Live Real Estate Example

Hey guys! I thought it would be fun to do one more property example before launch. This time the property is a duplex in Texas. Just like the last example, for simplicity's sake, we will be using the Zillow estimates for price and rental income expectations. Here is the listing: https://www.zillow.com/homedetails/402-Cottonwood-Dr-Kingsland-TX-78639/2066399186_zpid/
The property is listed for $250,000. Because we would be buying the property in all cash, the main expenses of owning the property would be the insurance and property taxes. The homeowner's insurance for this property is $88/mo and the taxes are $202/mo. A conservative estimated rent for this property based on others in the area is $1,250 per unit for a $2,500 total. To get the estimated cash flow for the property, we take the rent expectation minus the property taxes and insurance. Doing this, we get a total of $2,210 per month in cash flow.
Once the property is purchased, we will mint 100 NFTs in association with the property so that each NFT holder gets 1% of the cash flow. In this case, each NFT holder would receive $22.10 per month.
We will increase rents between 2-3% per year to reflect inflation. In 10 years, the $2,500 per month in rental income would then become about $3,200 per month.
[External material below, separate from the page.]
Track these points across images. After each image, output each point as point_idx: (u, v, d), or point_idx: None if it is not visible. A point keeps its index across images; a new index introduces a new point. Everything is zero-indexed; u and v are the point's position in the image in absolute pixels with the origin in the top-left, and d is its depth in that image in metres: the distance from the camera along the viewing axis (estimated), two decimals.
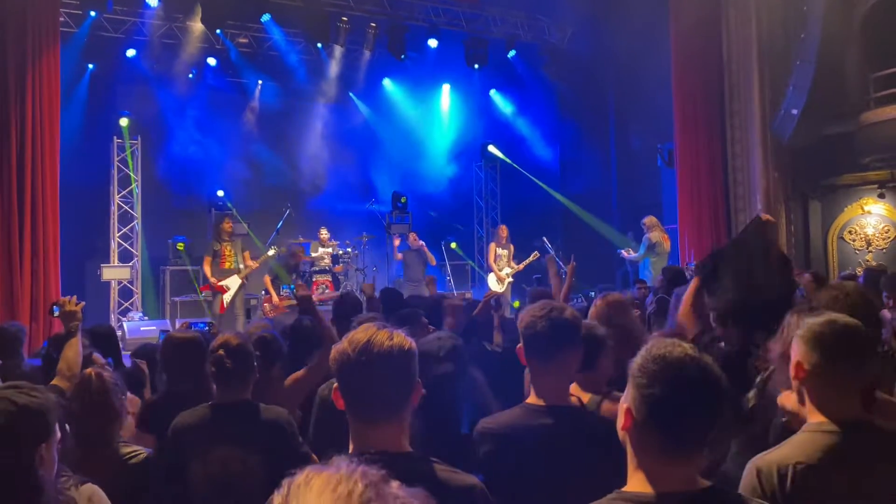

In 30 years, this would become about $5,250 per month. Along with the rental income going up, the average property appreciation per year is roughly 3%, so the asset that the NFT is backed by will also likely be appreciating in value over time.
The next thing to figure out is how the NFTs will be priced. The goal of each NFT is to return 25% per year to each holder. Over the course of a year, that $22.10/month of cash flow would be $265.20. At a 25% ROI, the cost of the NFT would be recuperated in 4 years. So if we multiple the first year's cash flow expectations by 4, then we would get the listing price of the NFT. In this case, $265.20 x 4 = $1,060.80 per NFT.
Once each NFT has sold out, because there are 100 of them, we would raise a total of $106,080. This money will be split in 3 ways: 40% will go towards the air drop pool that will be distributed to token holders at the end of the month. Another 40% will be burned so that the circulating supply is lower and lower over time, making the token price have a little upward momentum over time. The remaining 20% will be set aside to cover costs of unexpected major repairs.
The sustainability of the DAO is our number one focus. We believe that in order to be successful in real estate, you must have a long term focus. I would love to hear your thoughts on this property example! Thanks for reading.